A National Parkway is a designation for a protected area in the United States given to scenic roadways with a protected corridor of surrounding parkland. National Parkways often connect cultural or historic sites.[1] The U.S. National Park Service manages the parkways.
History
Parkways
The first parkways in the United States were developed in the late 19th century by landscape architects Frederick Law Olmsted and Beatrix Farrand as roads segregated for pedestrians, bicyclists, equestrians, and horse carriages, such as the Eastern Parkway and Ocean Parkway in Brooklyn, New York. The terminology "parkway" to define this type of road was coined by Calvert Vaux and Olmsted in their proposal to link city and suburban parks with "pleasure roads." Newer roads such as the Bidwell and Lincoln Parkways in Buffalo, New York, were designed for automobiles and are broad and divided by large landscaped central medians. Parkways can be the approach to large urban parks, such as the Mystic Valley Parkway to Boston Common in Boston. Some separated express lanes from local lanes, though this was not always the case.

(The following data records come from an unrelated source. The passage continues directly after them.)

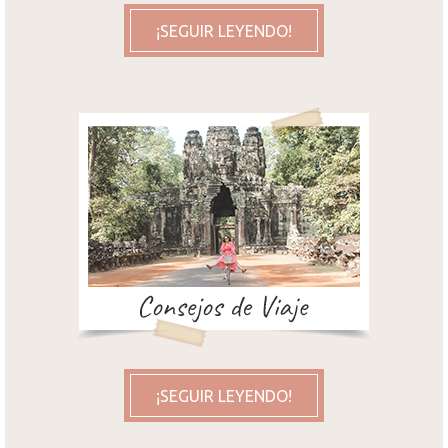
¡SEGUIR LEYENDO!
¡SEGUIR LEYENDO!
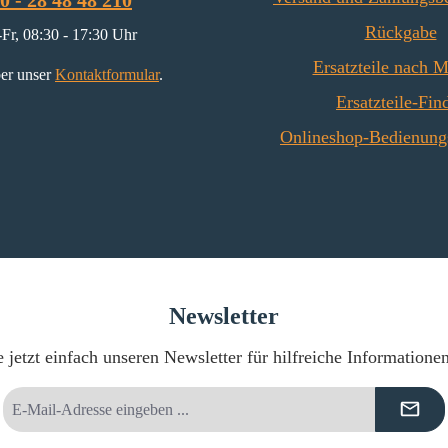
0 - 28 48 48 210
Rückgabe
Fr, 08:30 - 17:30 Uhr
Ersatzteile nach 
er unser
Kontaktformular
.
Ersatzteile-Fin
Onlineshop-Bedienung
Newsletter
 jetzt einfach unseren Newsletter für hilfreiche Informatione
E-
Mail-
Adresse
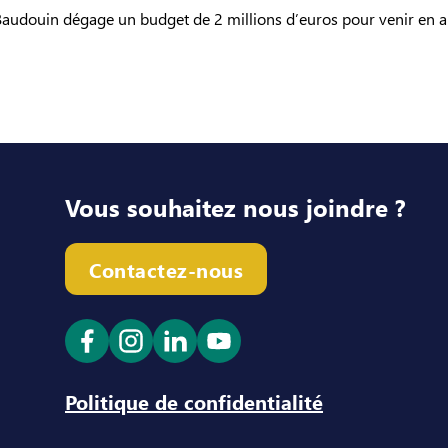
 Baudouin dégage un budget de 2 millions d’euros pour venir en a
Vous souhaitez nous joindre ?
Contactez-nous
Ouvrir le lien dans un nouvel onglet
Ouvrir le lien dans un nouvel ong
Ouvrir le lien dans un nouve
Ouvrir le lien dans un n
Politique de confidentialité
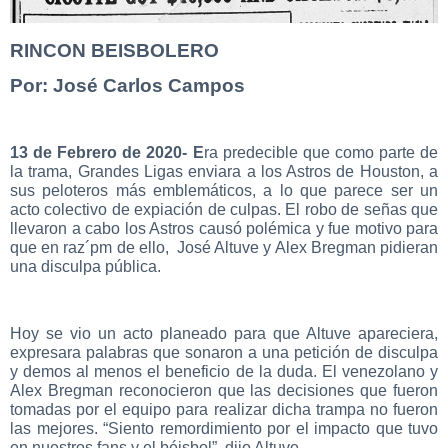
RINCON BEISBOLERO
Por: José Carlos Campos
13 de Febrero de 2020- E
ra predecible que como parte de
la trama, Grandes Ligas enviara a los Astros de Houston, a
sus peloteros más emblemáticos, a lo que parece ser un
acto colectivo de expiación de culpas. El robo de señas que
llevaron a cabo los Astros causó polémica y fue motivo para
que en raz´pm de ello, José Altuve y Alex Bregman pidieran
una disculpa pública.
Hoy se vio un acto planeado para que Altuve apareciera,
expresara palabras que sonaron a una petición de disculpa
y demos al menos el beneficio de la duda. El venezolano y
Alex Bregman reconocieron que las decisiones que fueron
tomadas por el equipo para realizar dicha trampa no fueron
las mejores. “Siento remordimiento por el impacto que tuvo
en nuestros fans y el béisbol”, dijo Altuve.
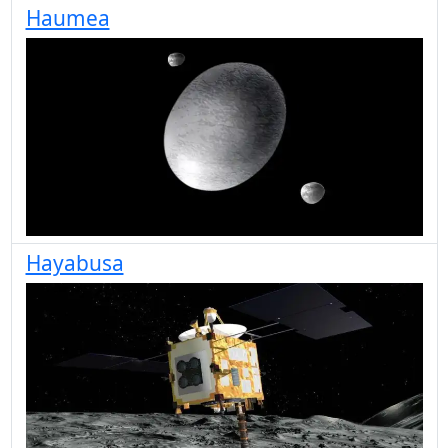
Haumea
Hayabusa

During the early 20th century, the meaning of the word was expanded to include controlled-access highways designed for recreational driving of automobiles with landscaping. These parkways originally provided scenic routes without at-grade intersections, very slow vehicles, or pedestrian traffic. Their success led to more development however, expanding a city's boundaries, eventually limiting their recreational driving use. The Arroyo Seco Parkway between Downtown Los Angeles and Pasadena, California, is an example of lost pastoral aesthetics. It and others have become major commuting routes, while retaining the name parkway.
Four parkways are stand-alone units of the National Park System: Blue Ridge Parkway, George Washington Parkway, John D. Rockefeller Memorial Parkway, and Natchez Trace Parkway.[3] Others are managed as part of another unit.